- Opening Delimiter -

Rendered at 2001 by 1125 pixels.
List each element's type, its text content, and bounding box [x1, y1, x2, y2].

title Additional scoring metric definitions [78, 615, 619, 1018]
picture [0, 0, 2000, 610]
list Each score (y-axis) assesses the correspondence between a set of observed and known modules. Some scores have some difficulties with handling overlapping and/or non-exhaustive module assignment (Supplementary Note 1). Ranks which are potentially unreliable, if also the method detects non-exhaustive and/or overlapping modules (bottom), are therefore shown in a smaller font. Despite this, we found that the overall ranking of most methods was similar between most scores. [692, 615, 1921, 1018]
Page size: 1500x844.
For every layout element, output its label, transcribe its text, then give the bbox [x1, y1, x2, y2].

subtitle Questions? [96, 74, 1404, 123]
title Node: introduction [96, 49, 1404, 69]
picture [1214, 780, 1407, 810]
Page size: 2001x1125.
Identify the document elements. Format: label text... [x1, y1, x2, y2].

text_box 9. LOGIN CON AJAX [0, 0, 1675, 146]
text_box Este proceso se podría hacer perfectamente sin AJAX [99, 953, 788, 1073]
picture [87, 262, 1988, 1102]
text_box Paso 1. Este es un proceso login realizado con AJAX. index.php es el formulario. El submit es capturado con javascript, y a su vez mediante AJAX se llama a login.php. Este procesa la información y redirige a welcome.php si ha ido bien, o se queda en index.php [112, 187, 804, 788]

- Closing Delimiter -

#### Your assignment
Which lines in the listing above include the string "size"? Copy each of them.

#### Answer section
Page size: 1500x844.
Page size: 2001x1125.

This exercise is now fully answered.